*** Opening of Provided records ***
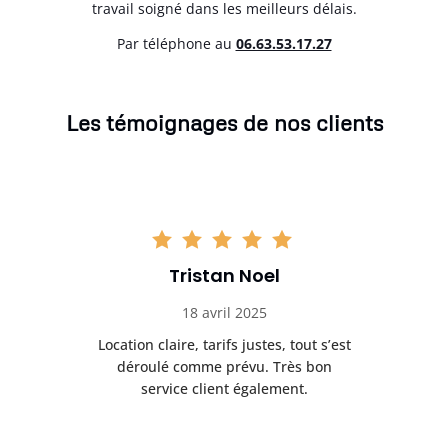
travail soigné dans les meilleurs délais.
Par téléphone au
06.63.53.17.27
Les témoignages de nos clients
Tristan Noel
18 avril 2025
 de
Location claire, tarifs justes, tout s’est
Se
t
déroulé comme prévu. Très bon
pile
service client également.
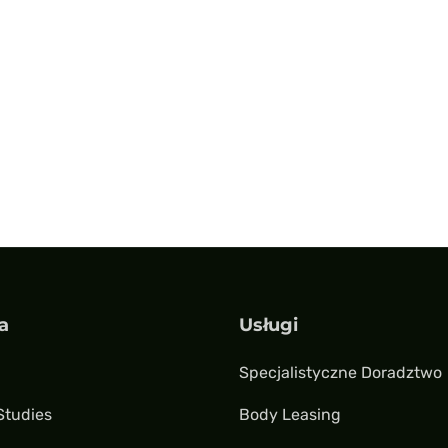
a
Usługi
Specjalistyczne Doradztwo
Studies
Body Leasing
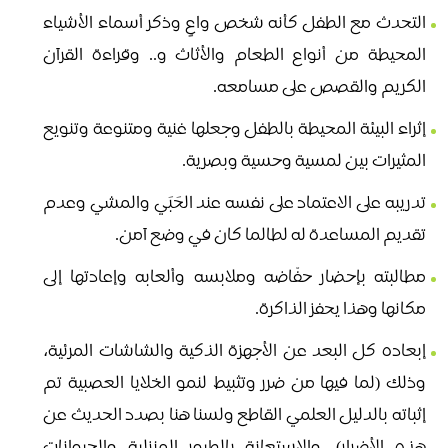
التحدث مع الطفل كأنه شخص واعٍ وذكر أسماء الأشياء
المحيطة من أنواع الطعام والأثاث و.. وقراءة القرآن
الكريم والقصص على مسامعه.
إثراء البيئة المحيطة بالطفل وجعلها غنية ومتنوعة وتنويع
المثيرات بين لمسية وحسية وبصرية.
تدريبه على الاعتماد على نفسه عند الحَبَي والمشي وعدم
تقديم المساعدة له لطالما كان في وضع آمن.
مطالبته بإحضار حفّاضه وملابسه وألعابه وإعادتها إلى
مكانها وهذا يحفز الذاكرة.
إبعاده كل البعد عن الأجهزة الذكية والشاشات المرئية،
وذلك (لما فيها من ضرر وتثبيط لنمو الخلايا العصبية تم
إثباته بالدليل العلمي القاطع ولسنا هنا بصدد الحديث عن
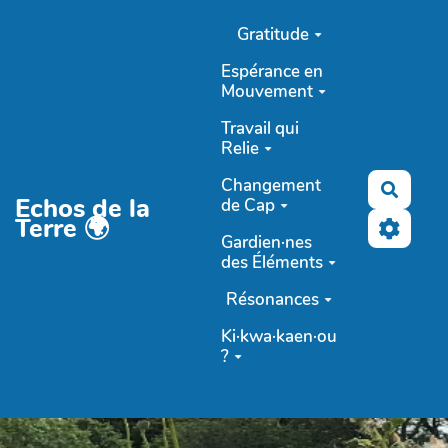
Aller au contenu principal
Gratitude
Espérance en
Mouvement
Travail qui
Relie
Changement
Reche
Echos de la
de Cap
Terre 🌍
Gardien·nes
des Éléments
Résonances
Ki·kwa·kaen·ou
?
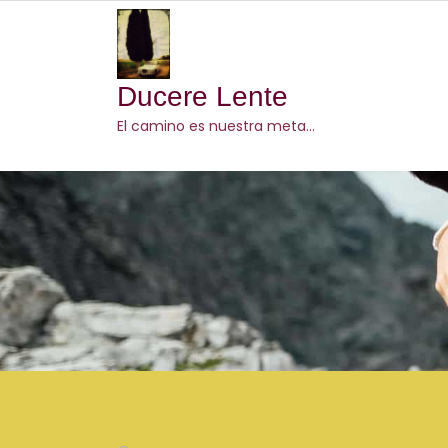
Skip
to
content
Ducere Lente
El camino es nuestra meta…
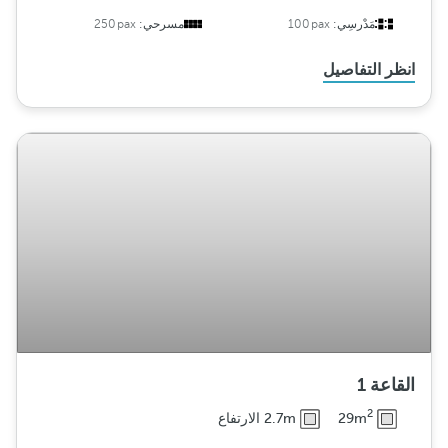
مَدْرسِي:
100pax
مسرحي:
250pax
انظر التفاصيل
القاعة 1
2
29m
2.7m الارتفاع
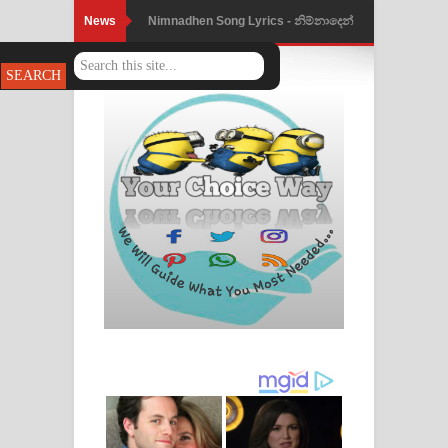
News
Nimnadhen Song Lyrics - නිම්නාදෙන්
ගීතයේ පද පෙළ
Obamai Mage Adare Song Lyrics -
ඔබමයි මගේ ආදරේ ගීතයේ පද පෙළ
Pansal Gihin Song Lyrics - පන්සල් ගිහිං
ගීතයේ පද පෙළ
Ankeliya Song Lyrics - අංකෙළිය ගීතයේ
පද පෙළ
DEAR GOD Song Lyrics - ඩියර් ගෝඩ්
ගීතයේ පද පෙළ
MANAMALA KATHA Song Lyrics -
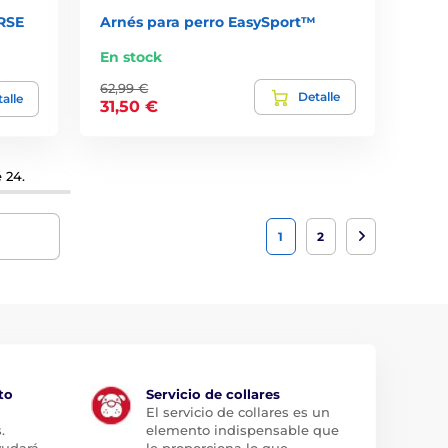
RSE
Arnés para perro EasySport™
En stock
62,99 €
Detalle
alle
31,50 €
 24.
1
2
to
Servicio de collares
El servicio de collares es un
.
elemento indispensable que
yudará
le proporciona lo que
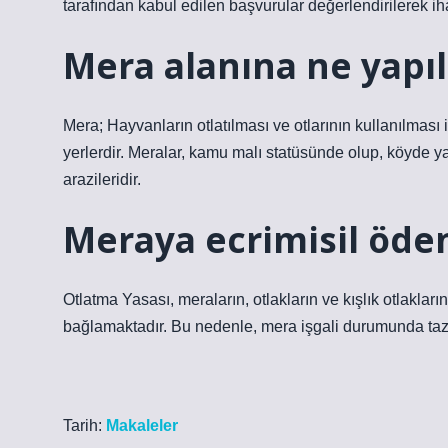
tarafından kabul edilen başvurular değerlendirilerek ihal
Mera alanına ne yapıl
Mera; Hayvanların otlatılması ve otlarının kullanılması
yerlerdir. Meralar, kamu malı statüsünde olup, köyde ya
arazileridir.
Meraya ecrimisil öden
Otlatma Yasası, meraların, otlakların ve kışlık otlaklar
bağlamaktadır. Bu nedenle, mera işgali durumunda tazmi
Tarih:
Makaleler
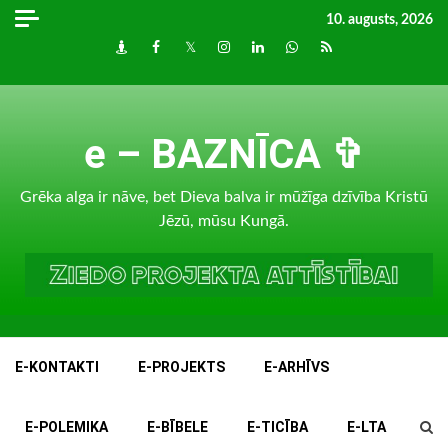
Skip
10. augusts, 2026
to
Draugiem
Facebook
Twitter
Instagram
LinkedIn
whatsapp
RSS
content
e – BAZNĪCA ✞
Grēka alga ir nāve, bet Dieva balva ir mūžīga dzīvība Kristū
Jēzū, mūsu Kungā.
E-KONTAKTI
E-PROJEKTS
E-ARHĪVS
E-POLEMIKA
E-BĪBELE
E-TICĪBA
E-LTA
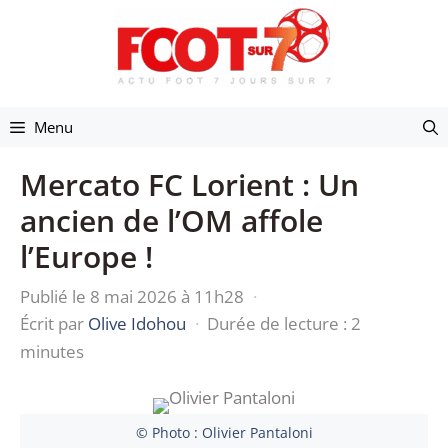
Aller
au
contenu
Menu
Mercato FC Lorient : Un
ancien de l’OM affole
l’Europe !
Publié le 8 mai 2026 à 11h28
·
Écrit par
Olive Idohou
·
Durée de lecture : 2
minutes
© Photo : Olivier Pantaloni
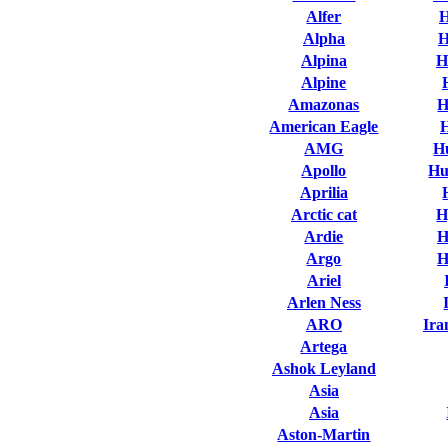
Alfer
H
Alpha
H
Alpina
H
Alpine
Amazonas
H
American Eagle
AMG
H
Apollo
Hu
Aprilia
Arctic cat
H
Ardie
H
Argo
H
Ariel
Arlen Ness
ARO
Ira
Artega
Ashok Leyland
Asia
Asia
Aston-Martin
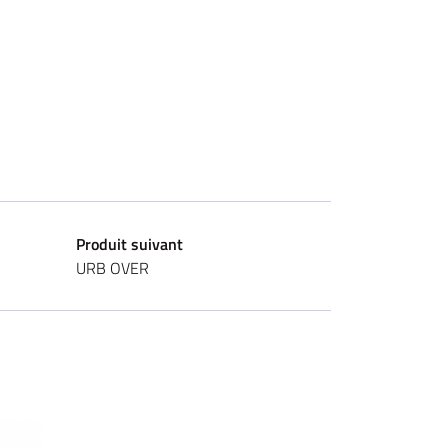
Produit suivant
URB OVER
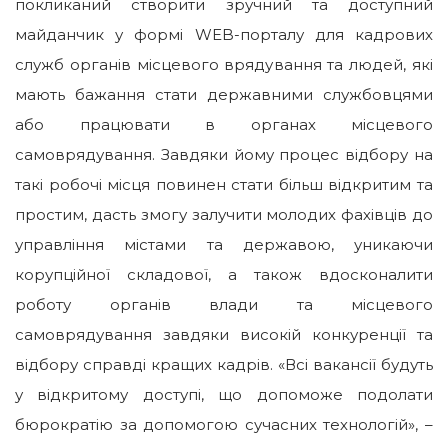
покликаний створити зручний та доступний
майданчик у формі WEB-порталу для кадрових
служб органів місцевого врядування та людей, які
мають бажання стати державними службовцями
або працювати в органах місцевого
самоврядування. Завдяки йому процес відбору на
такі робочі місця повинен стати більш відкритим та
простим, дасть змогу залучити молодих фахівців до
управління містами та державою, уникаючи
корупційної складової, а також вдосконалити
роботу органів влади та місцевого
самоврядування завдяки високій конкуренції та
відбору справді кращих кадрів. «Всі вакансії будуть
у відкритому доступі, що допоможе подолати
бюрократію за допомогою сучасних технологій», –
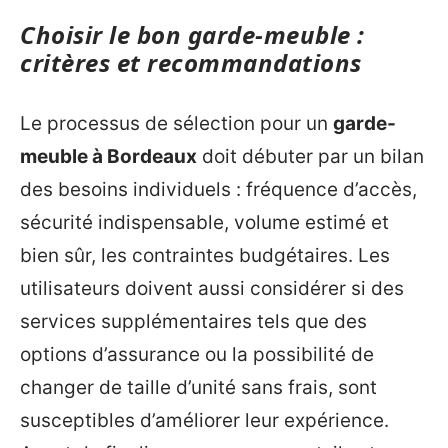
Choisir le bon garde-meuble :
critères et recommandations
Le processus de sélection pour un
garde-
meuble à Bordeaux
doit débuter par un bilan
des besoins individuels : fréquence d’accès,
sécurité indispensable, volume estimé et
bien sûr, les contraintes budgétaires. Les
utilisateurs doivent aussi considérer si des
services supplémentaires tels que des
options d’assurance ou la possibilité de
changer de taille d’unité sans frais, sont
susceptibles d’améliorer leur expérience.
*** Close of Provided records ***
[Job]
Quote verbatim the line containing "changer de taille d’unité sans frais, sont" and every line after it through the end of the records above.

[Finished task]
changer de taille d’unité sans frais, sont
susceptibles d’améliorer leur expérience.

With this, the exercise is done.